Demikianlah fenomena hukum dalam peradilan demokrasi, bukan kepentingan rakyat yang utama. Namun kepentingan kekuasaan dan ketidakadilan yang dipertontonkan. Sudah menjadi tabiatnya, slogan untuk rakyat hanya jargon dan ilusi.
Hukum hanya tajam pada rakyat yang berseberangan dengan apa maunya rezim. Sementara itu tumpul pada pemilik kekuasaan dan pemilik modal.
Ironinya, dalam demokrasi hukum dipermainkan oleh mereka yang katanya pelindung rakyat. Yang salah jadi benar, yang benar disalahkan.
Maka umat harus melek, sistem aturan saat ini rusak dan tak bisa untuk dipertahankan. Para pemimpin negeri ini sudah seharusnya sadar akan tanggungjawab dan amanah. Jangan biarkan negara kacau seperti tanpa pemimpin.

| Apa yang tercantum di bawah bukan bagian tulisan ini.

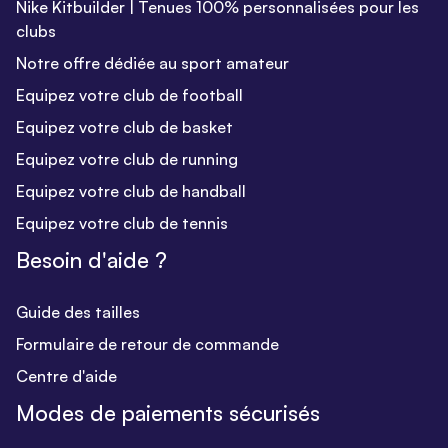
Nike Kitbuilder | Tenues 100% personnalisées pour les
clubs
Notre offre dédiée au sport amateur
Equipez votre club de football
Equipez votre club de basket
Equipez votre club de running
Equipez votre club de handball
Equipez votre club de tennis
Besoin d'aide ?
Guide des tailles
Formulaire de retour de commande
Centre d'aide
Modes de paiements sécurisés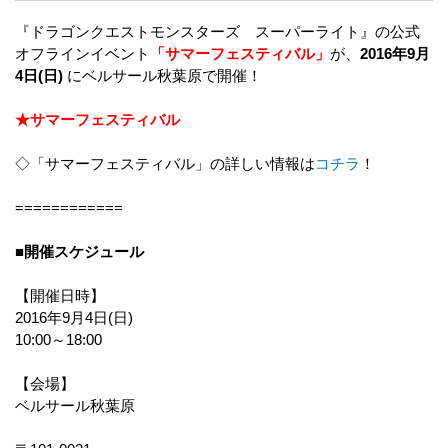
『ドラゴンクエストモンスターズ スーパーライト』の公式
オフラインイベント
「サマーフェスティバル」
が、
2016年9月
4日(日)
にベルサール秋葉原で開催！
★サマーフェスティバル
◇「サマーフェスティバル」の詳しい情報は
コチラ
！
============
■開催スケジュール
【開催日時】
2016年9月4日(日)
10:00～18:00
【会場】
ベルサール秋葉原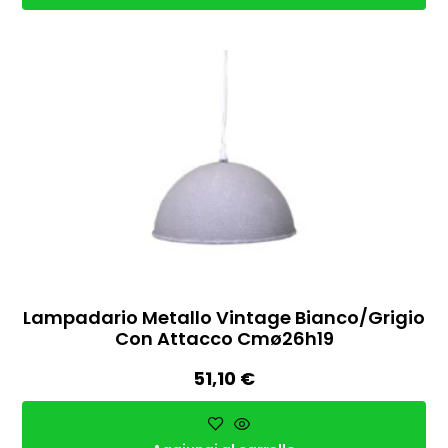
Lampadario Metallo Vintage Bianco/grigio
Con Attacco Cmø26h19
51,10
€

Semua sangat mendambakan negeri ini damai, aman dan tertib. Hukum ditegakkan seadilnya, tidak ada kepentingan apalagi soal kekuasaan. Maka langkah terbaik kembali intropeksi diri. Jika hukum aturan negara sudah tak mampu untuk kelola negeri, sebaiknya kembali pada aturan Ilahi. Insya Allah terjamin rasa keadilan sebab hukum aturannya berasal dari yang Maha Benar Allah SWT.